TASK REQUIREMENTS »
Your task is to print every entry below exactly as given.

[Collected data entries]
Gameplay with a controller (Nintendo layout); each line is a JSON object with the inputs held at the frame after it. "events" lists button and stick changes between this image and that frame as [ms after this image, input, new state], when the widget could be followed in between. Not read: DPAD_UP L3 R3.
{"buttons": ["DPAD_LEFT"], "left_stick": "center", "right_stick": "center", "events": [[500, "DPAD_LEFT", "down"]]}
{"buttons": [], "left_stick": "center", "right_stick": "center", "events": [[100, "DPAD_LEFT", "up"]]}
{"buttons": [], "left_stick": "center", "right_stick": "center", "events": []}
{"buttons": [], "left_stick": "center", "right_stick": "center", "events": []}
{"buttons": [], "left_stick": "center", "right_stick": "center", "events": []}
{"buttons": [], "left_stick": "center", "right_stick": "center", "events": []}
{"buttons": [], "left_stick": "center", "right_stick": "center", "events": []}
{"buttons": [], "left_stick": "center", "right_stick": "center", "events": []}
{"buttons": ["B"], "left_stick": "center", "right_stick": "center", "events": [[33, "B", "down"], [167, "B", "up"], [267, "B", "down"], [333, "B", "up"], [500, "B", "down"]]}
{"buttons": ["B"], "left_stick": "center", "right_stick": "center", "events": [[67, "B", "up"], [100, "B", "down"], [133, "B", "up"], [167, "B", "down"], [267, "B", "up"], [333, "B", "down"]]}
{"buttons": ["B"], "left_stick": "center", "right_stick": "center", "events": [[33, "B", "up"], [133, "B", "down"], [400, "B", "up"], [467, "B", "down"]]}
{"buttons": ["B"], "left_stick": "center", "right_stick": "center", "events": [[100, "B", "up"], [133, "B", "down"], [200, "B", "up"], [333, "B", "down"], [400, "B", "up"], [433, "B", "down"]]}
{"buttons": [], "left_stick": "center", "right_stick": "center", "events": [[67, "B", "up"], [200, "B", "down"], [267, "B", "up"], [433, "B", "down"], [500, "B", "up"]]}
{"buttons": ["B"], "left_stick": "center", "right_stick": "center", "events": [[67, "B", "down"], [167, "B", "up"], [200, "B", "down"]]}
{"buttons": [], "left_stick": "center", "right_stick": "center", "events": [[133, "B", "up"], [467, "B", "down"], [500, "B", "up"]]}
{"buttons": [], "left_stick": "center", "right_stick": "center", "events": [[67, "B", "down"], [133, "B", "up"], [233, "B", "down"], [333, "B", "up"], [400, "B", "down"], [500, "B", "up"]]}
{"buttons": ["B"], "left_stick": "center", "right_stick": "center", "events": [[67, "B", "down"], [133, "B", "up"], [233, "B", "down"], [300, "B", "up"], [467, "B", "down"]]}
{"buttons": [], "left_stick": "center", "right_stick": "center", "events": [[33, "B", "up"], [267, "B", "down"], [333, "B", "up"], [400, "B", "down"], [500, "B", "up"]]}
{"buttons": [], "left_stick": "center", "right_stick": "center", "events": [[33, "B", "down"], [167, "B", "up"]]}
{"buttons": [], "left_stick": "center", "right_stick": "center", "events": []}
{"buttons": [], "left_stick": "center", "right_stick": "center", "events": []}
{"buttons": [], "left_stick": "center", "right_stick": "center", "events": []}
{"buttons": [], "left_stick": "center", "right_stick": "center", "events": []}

YOUR SOLUTION »
Gameplay with a controller (Nintendo layout); each line is a JSON object with the inputs held at the frame after it. "events" lists button and stick changes between this image and that frame as [ms after this image, input, new state], when the widget could be followed in between. Not read: DPAD_UP L3 R3.
{"buttons": ["DPAD_LEFT"], "left_stick": "center", "right_stick": "center", "events": [[500, "DPAD_LEFT", "down"]]}
{"buttons": [], "left_stick": "center", "right_stick": "center", "events": [[100, "DPAD_LEFT", "up"]]}
{"buttons": [], "left_stick": "center", "right_stick": "center", "events": []}
{"buttons": [], "left_stick": "center", "right_stick": "center", "events": []}
{"buttons": [], "left_stick": "center", "right_stick": "center", "events": []}
{"buttons": [], "left_stick": "center", "right_stick": "center", "events": []}
{"buttons": [], "left_stick": "center", "right_stick": "center", "events": []}
{"buttons": [], "left_stick": "center", "right_stick": "center", "events": []}
{"buttons": ["B"], "left_stick": "center", "right_stick": "center", "events": [[33, "B", "down"], [167, "B", "up"], [267, "B", "down"], [333, "B", "up"], [500, "B", "down"]]}
{"buttons": ["B"], "left_stick": "center", "right_stick": "center", "events": [[67, "B", "up"], [100, "B", "down"], [133, "B", "up"], [167, "B", "down"], [267, "B", "up"], [333, "B", "down"]]}
{"buttons": ["B"], "left_stick": "center", "right_stick": "center", "events": [[33, "B", "up"], [133, "B", "down"], [400, "B", "up"], [467, "B", "down"]]}
{"buttons": ["B"], "left_stick": "center", "right_stick": "center", "events": [[100, "B", "up"], [133, "B", "down"], [200, "B", "up"], [333, "B", "down"], [400, "B", "up"], [433, "B", "down"]]}
{"buttons": [], "left_stick": "center", "right_stick": "center", "events": [[67, "B", "up"], [200, "B", "down"], [267, "B", "up"], [433, "B", "down"], [500, "B", "up"]]}
{"buttons": ["B"], "left_stick": "center", "right_stick": "center", "events": [[67, "B", "down"], [167, "B", "up"], [200, "B", "down"]]}
{"buttons": [], "left_stick": "center", "right_stick": "center", "events": [[133, "B", "up"], [467, "B", "down"], [500, "B", "up"]]}
{"buttons": [], "left_stick": "center", "right_stick": "center", "events": [[67, "B", "down"], [133, "B", "up"], [233, "B", "down"], [333, "B", "up"], [400, "B", "down"], [500, "B", "up"]]}
{"buttons": ["B"], "left_stick": "center", "right_stick": "center", "events": [[67, "B", "down"], [133, "B", "up"], [233, "B", "down"], [300, "B", "up"], [467, "B", "down"]]}
{"buttons": [], "left_stick": "center", "right_stick": "center", "events": [[33, "B", "up"], [267, "B", "down"], [333, "B", "up"], [400, "B", "down"], [500, "B", "up"]]}
{"buttons": [], "left_stick": "center", "right_stick": "center", "events": [[33, "B", "down"], [167, "B", "up"]]}
{"buttons": [], "left_stick": "center", "right_stick": "center", "events": []}
{"buttons": [], "left_stick": "center", "right_stick": "center", "events": []}
{"buttons": [], "left_stick": "center", "right_stick": "center", "events": []}
{"buttons": [], "left_stick": "center", "right_stick": "center", "events": []}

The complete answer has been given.